The company expects adjusted core profit of $120 million to $140 million for the first quarter, below estimates of $139.4 million.

“Uber, Lyft’s main competitor is ⁠growing earnings much faster than Lyft. ⁠Uber’s EPS growth is 20% while Lyft’s is only ​13.7%,” said Andrew Rocco, stock strategist at Zacks Investment Research.

“Additionally, ride insurance ​premiums are rising due to California’s driver unionization laws, squeezing ‌Lyft’s margins.”

Lyft forecast gross bookings of $4.86 billion to $5 billion, with the midpoint largely in line with expectations.

RIDING ON STRONG PARTNERSHIPS

Still, the fourth quarter was the company’s most profitable on record, supported by stronger rider ⁠engagement and a growing mix of higher-value ride modes.

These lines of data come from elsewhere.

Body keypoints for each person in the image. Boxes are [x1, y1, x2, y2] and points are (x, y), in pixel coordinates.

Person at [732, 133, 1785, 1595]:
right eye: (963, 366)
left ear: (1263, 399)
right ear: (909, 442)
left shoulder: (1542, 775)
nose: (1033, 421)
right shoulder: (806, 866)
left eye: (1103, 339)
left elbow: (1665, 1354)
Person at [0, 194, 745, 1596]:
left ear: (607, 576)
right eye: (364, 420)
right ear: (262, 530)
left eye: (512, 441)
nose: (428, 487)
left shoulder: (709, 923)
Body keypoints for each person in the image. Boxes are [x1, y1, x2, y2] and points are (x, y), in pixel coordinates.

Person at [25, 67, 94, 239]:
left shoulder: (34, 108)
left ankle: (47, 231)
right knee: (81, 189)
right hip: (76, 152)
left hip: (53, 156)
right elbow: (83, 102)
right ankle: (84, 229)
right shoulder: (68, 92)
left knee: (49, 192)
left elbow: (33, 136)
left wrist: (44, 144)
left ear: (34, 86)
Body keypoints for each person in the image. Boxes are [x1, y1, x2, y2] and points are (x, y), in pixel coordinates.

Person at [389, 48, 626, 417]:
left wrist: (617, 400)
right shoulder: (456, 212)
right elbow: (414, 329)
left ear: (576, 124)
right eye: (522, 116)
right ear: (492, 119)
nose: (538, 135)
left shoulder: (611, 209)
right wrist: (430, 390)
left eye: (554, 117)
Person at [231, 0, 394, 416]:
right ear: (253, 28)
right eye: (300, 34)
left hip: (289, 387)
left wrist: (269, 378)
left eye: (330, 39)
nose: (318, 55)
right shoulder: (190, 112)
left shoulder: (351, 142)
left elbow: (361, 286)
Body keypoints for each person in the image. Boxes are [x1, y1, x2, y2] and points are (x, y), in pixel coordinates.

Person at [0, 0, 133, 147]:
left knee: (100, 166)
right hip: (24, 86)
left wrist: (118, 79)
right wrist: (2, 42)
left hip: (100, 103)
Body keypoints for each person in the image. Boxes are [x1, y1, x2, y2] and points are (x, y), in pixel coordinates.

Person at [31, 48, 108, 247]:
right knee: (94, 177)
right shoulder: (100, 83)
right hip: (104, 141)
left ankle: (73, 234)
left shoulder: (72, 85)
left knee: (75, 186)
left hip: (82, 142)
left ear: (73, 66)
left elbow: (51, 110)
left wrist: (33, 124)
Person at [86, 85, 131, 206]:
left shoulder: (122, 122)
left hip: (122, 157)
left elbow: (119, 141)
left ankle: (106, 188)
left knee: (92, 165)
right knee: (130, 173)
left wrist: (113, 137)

Revenue in the December quarter totaled $1.59 billion, after a $168 million hit from legal, tax and regulatory reserve ⁠changes and settlements.

Lyft ‌generated $1.12 billion in free cash flow in 2025, ⁠above estimates of $993.4 million, and reported adjusted core earnings ​of $154.1 ‌million for the fourth quarter, topping expectations of $147.1 ​million, according to ⁠LSEG.

Growth was driven by expansion into Europe, premium and larger vehicle offerings, as well as partnerships.

About a quarter of Lyft’s rides in the fourth quarter were linked to a partnership, including strong momentum from its tie-up with DoorDash.